§ **WHAT YOU HAVE TO DO**
Return the whole malware news roundup below word for word.

§ **GIVEN PASSAGE**

· · · · ·

The increased commoditization of cybercrime has led to markets that allow malware to be used in the wild shortly after it is first sold. Such is the case of the
Blackremote RAT, a new RAT developed and sold by an 18-year-old Swedish man, that was
analysed by Palo Alto Networks’ Unit 42 team.
A Cisco Talos
report from last year called the ‘
Rocke’ actor ‘the champion of Monero miners’. The China-based actor is still active and continues to evolve, according to an
analysis by Anomali, which noted the switch to DNS TXT records to locate the C&C server, as well as new exploits being added.
ESET researcher Anton Cherepanov
found a trojanised version of the
Tor Browser that had the HTTPS Everywhere plug-in modified to inject some JavaScript code into the browser session. The purpose of this was to steal bitcoins ─ an activity in which the actors behind the malware appear to have been successful: Anton noted that at least $40k worth of Bitcoin was stolen this way.
In June, Symantec
described how the Turla APT group encoded malicious code inside
.wav files. Now, Cylance
reports more examples of this kind of steganography, some but not all of which use .wav files that actually play music, and that deliver
Monero miners or, as in the Turla case, a Metasploit payload.
The increased value of cryptocurrencies has led to a resurgence of malware mining such currencies on infected devices. Palo Alto Networks’ Jay Chen has
analysed ‘
Graboid’, the first cryptomining worm that downloads copies of itself from Docker Hub to infect unsecured Docker engines.
Trend Micro researcher Song Wang has
analysed a fake photo beautification Android app that has the ability to read
SMS verification codes and turn on WAP billing ─ a sure-fire way to steal money from those installing the app.

· · · · ·

§ **GIVEN DATA**
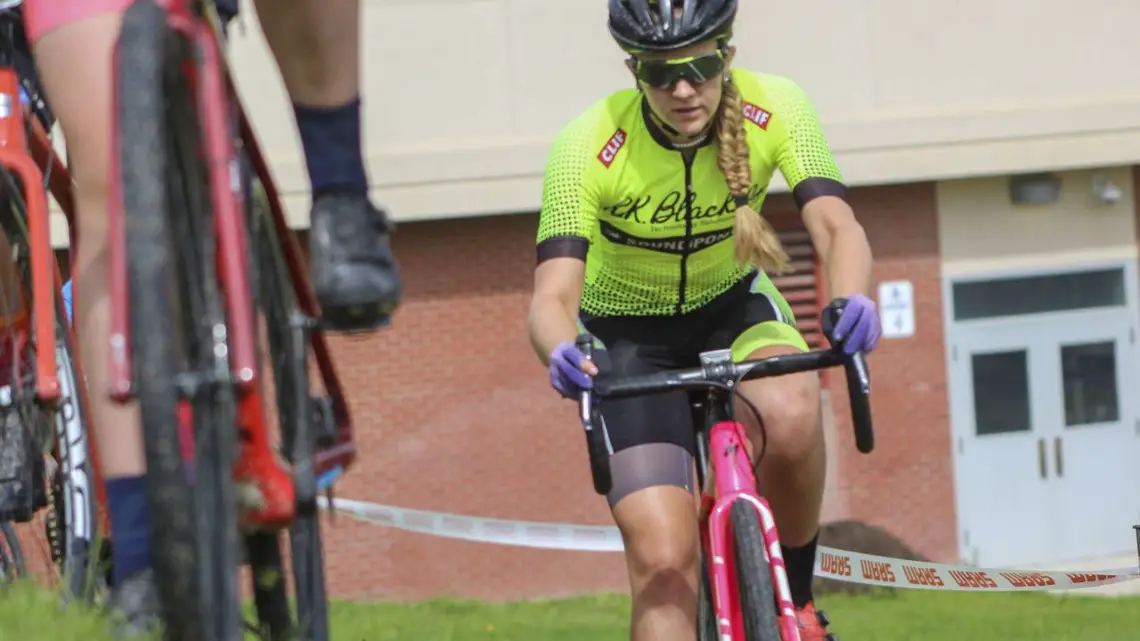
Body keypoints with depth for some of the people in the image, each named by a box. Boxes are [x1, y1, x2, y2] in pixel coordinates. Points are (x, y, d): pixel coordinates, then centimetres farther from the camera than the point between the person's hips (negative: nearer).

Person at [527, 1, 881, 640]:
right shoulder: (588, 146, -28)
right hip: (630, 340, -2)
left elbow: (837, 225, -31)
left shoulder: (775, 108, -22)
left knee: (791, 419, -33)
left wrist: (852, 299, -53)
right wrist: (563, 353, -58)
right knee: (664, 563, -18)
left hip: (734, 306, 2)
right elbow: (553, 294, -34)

· · · · ·

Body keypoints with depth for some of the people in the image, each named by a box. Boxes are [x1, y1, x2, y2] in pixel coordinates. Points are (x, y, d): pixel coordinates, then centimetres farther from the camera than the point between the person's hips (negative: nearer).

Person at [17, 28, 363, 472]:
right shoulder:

· · · · ·

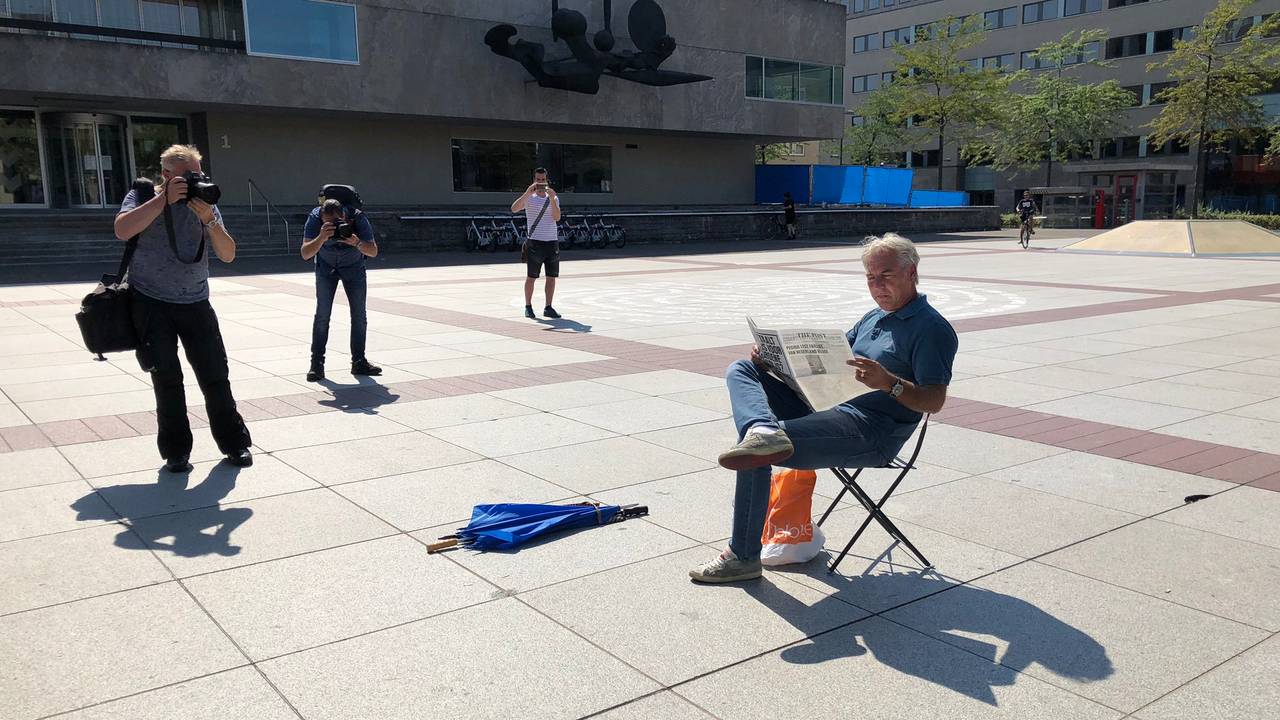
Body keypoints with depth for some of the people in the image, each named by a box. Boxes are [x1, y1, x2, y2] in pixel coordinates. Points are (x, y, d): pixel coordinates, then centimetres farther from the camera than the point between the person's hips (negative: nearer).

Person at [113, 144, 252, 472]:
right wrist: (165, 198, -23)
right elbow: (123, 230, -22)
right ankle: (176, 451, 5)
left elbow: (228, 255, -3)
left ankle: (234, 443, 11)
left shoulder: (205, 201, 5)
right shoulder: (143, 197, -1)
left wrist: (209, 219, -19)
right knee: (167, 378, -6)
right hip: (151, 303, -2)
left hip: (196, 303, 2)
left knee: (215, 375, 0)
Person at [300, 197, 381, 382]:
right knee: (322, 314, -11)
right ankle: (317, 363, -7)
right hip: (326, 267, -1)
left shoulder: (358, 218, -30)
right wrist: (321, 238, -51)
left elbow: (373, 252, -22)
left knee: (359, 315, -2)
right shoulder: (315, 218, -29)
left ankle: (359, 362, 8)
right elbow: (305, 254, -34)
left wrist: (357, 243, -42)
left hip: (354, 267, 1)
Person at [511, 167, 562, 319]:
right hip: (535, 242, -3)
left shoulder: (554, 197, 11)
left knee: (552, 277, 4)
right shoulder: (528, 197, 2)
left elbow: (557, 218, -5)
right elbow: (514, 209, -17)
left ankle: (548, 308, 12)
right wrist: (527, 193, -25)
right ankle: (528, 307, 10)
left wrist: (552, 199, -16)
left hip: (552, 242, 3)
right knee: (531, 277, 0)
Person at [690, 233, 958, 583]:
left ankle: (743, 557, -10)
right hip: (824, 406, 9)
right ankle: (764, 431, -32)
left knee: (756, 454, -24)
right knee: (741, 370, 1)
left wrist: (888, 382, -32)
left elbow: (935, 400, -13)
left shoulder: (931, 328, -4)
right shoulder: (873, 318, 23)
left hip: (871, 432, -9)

· · · · ·

§ **SOLUTION FOR THIS TASK**
The increased commoditization of cybercrime has led to markets that allow malware to be used in the wild shortly after it is first sold. Such is the case of the
Blackremote RAT, a new RAT developed and sold by an 18-year-old Swedish man, that was
analysed by Palo Alto Networks’ Unit 42 team.
A Cisco Talos
report from last year called the ‘
Rocke’ actor ‘the champion of Monero miners’. The China-based actor is still active and continues to evolve, according to an
analysis by Anomali, which noted the switch to DNS TXT records to locate the C&C server, as well as new exploits being added.
ESET researcher Anton Cherepanov
found a trojanised version of the
Tor Browser that had the HTTPS Everywhere plug-in modified to inject some JavaScript code into the browser session. The purpose of this was to steal bitcoins ─ an activity in which the actors behind the malware appear to have been successful: Anton noted that at least $40k worth of Bitcoin was stolen this way.
In June, Symantec
described how the Turla APT group encoded malicious code inside
.wav files. Now, Cylance
reports more examples of this kind of steganography, some but not all of which use .wav files that actually play music, and that deliver
Monero miners or, as in the Turla case, a Metasploit payload.
The increased value of cryptocurrencies has led to a resurgence of malware mining such currencies on infected devices. Palo Alto Networks’ Jay Chen has
analysed ‘
Graboid’, the first cryptomining worm that downloads copies of itself from Docker Hub to infect unsecured Docker engines.
Trend Micro researcher Song Wang has
analysed a fake photo beautification Android app that has the ability to read
SMS verification codes and turn on WAP billing ─ a sure-fire way to steal money from those installing the app.